As T S Eliot once pointed out, it is only by going too far that you find out how far you can go.
GK
London, 2000.
1
He was no Chatterton, that was for sure.
The hair was dark and matted, splayed across a grey, stained pillow-case. The skin on his face, once so luminously pale, was now blotchy and flushed beneath an uneven growth of beard. Dimensions which, when contained and clothed, had conveyed an air of distracted intelligence (as if his unusual tallness had allowed him to breathe a purer air, less contaminated by everyday life), spilt across the bed in an almost comical attitude, a lanky man running away from life. On his stomach and chest, there were flaky psoriatic blotches of purplish red. Only his eyes, light blue, gazing at the ceiling with a sardonic disdain, as if trying to outstare his Maker, reminded me of the man I had known.
The place did not yet smell of death, but a thick fug of unwashed clothes, putrefying food and stale tobacco hung in the air, suggesting that, towards the end, his personal habits had taken a dive. The hard, scrawny stubs of countless roll-ups were strewn over the bedside table and the carpet. Bottles – wine, beer, whisky – were on the floor and, beyond them, a number of battered plastic-covered library books lay face down like small animals closing in to feed off the corpse. A pile of discarded clothes lay in the far corner of the room.
Upstairs, someone turned on a television and the distorted din of gunfire, screams and urgent American accents drowned out the sound of children playing football in the courtyard below. Through the window, stained brownish yellow by tobacco fumes, the sun shone high over the roofs of the neighbouring houses.
For the first time, I noticed, on a small table beneath the window, a brown envelope, bearing the words ‘Mum and Dad’. Beside it was a stack of notepads, which I recognized. I left the envelope and pushed the pads into my leather bag.
Soon the world would come crashing in, changing everything for ever. On some inexplicable impulse, I walked over to the bed. Kneeling, I laid my head on the pale, sad crater of his stomach, breathing in the musty, young male smell which had not yet faded from him. With the tip of my left index finger, I traced the trail of fine, dark hair that led from his navel downwards. Gently, I took him in my mouth. He was cold, hard and sweet.
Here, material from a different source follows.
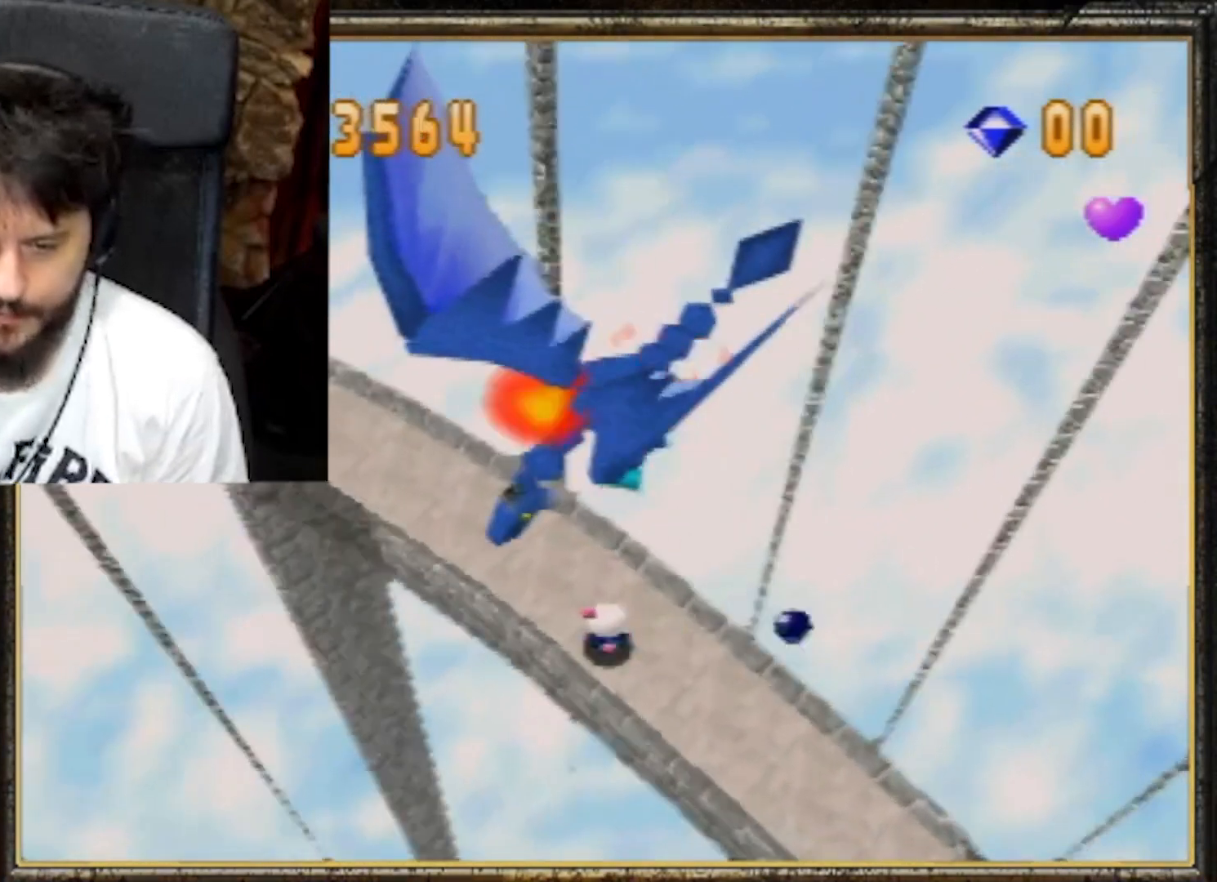
{"buttons": [], "left_stick": "right", "events": [[400, "left_stick", "right"]]}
Eyes closed, I lay there for several seconds, tasting him, taking him in, remembering things past.
A few moments later, I stood up, slung the bag over my shoulder, and reached for the telephone.
* * *
Exercise
Construct a scene in which the following three items play a part: a bed, a letter and the sound of gunfire.
* * *
2
We are used to walkers and talkers around here. Shouters, self-exposers, drinkers on street corners. They are as much part of neighbourhood life as the vast turds (probably dog, although even that is not certain) to be found on our pavements. Most afternoons, the dusty, litter-strewn streets are positively singing with soliloquies. At the check-out counter of the dimly lit, lino-floored local supermarket, a queue of warbling, unsteady members of the local community stands waiting to be supplied with tobacco, cans of cheap lager, half-bottles of vodka. Outside, a man and a woman of indeterminate age sit drinking cider and staring, glassy-eyed, at the passers-by. Down the road, on the tiny patch of grass in front of the Pentecostal Church, a ginger-haired dosser lies sprawled, asleep. Beside him, gazing at the world with a gentle, martyred air is an ancient greyhound, ribs showing through its dull grey coat.
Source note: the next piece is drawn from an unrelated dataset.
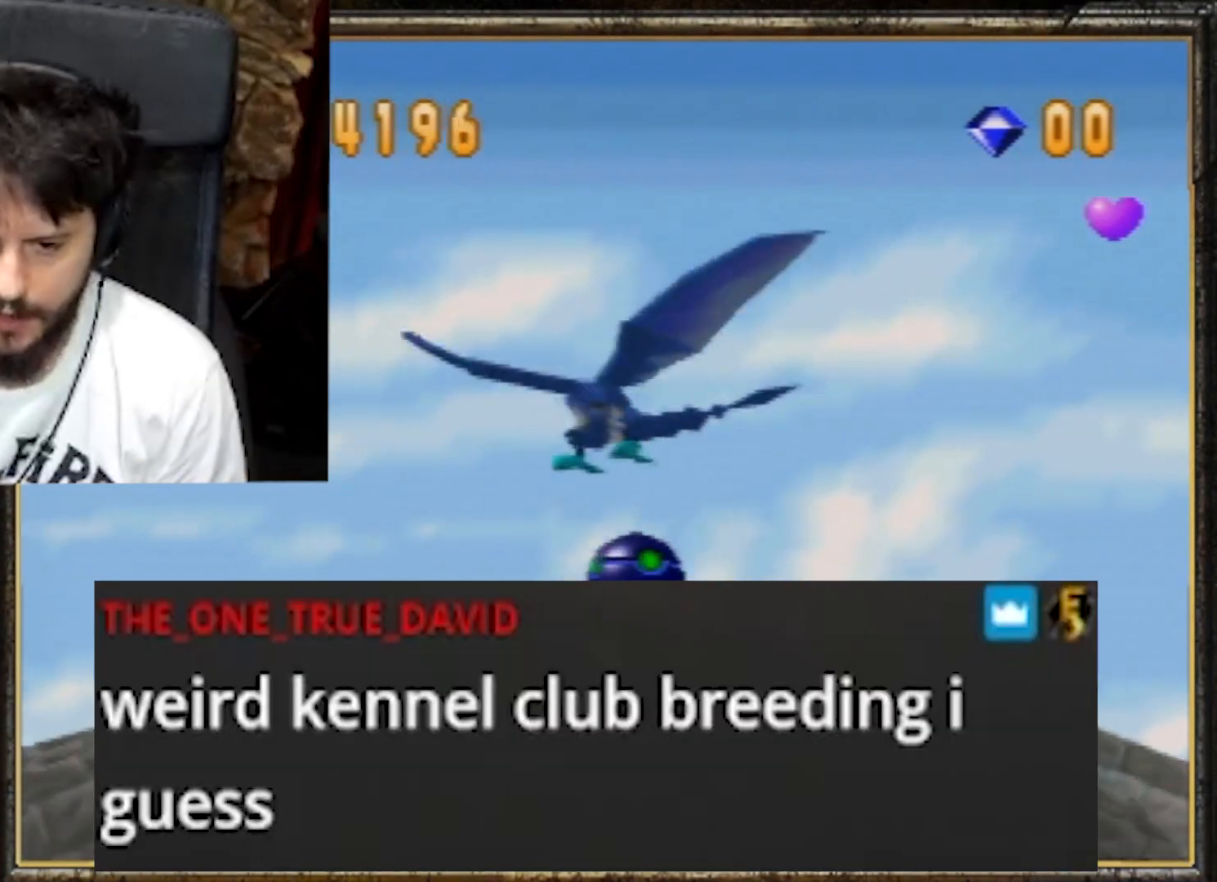
{"buttons": [], "left_stick": "down-right", "events": [[267, "left_stick", "center"], [467, "left_stick", "down-right"]]}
For those of us across the border, there is something reassuring about this hinterland of west London that is not quite Shepherd’s Bush, that falls short of Hammersmith, that aspires hopelessly to Chiswick but never quite makes it. Other parts of the city may go up or down, develop or decline, but this little corner of urban mediocrity remains unchanged. Occasionally, like well-meaning members of an international body trying to grow crops in the desert, investors and property dealers have attempted to ‘lift’ the area with housing projects, offices, wine bars and shops selling antique pine. The area is given a name – ‘Starch Green’ or even ‘Starch Green Village’ – but soon, within six months or so, anonymity returns, the desert reasserts itself, the new buildings are vandalized and left empty, the shops and bars make way once more to the only enterprises which can survive here – betting shops, newsagent food-stores run by exhausted Asians and bargain emporia selling kitchenware from East Europe or cheap, garish plastic toys made in China.
Friends from other, less exciting parts of town occasionally wonder whether this is a suitable area in which to raise a child. The answer, so I used to think, was easy. From the earliest age, the young (my own sweet son, for example) are provided with a secret garden. They learn the inevitabilities of urban life: a car radio left overnight in a car without a burglar alarm will be stolen; a sapling newly planted in the park will be snapped off.
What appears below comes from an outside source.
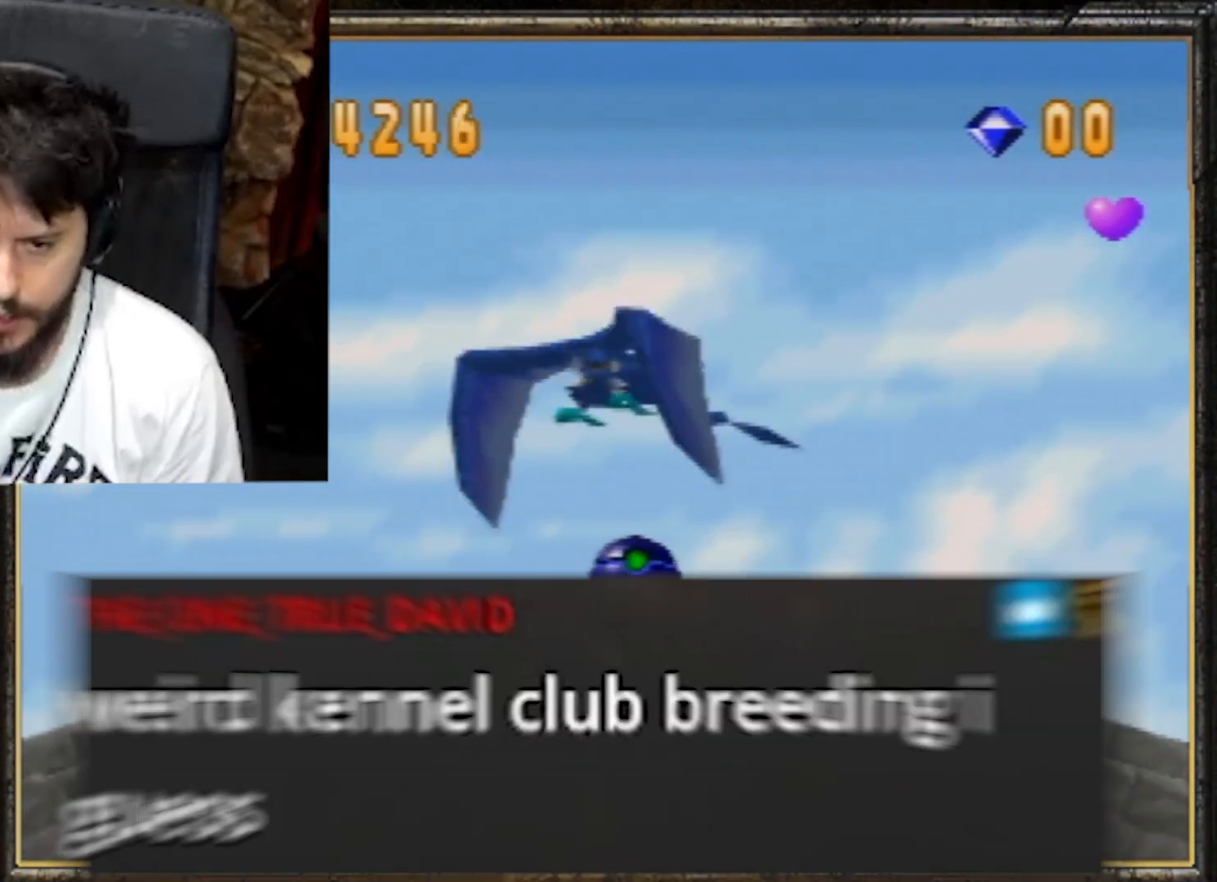
{"buttons": [], "left_stick": "center"}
On even the shortest walk, they are provided with an ever-changing variety of street show and park theatre. One day it will be two elderly drunks brawling feebly under a battered oak in the park, the next a family exemplifying every kind of domestic dysfunction. An astonishing variety of physical impairments are on display while even those with a full complement of limbs, eyes and ears can behave in a startlingly entertaining manner – marching self-importantly down the middle of the road, directing traffic, compulsively collecting litter in a ten-yard area.
At first, briefly, our children are alarmed by this circus of everyday grotesques. By the time they reach five or six years old, they are merely curious and amused.
Look, Daddy, there’s a man without any clothes smashing the car windows.
Look, Daddy, that man hasn’t got a face.
What’s that woman doing under that tree, Daddy?
All right, Dougie, don’t stare. Keep walking.
So when, on an October afternoon touched with the first melancholy chill of approaching winter, a man emerged from Brandon Gardens, talking to himself, no one would have looked twice. While his clothes and a certain ascetic thoughtfulness might have set him apart from the nutters and soliloquizers who thronged the streets, there was something studiously anonymous about him. As he reached the High Street, he seemed to merge with the scenery.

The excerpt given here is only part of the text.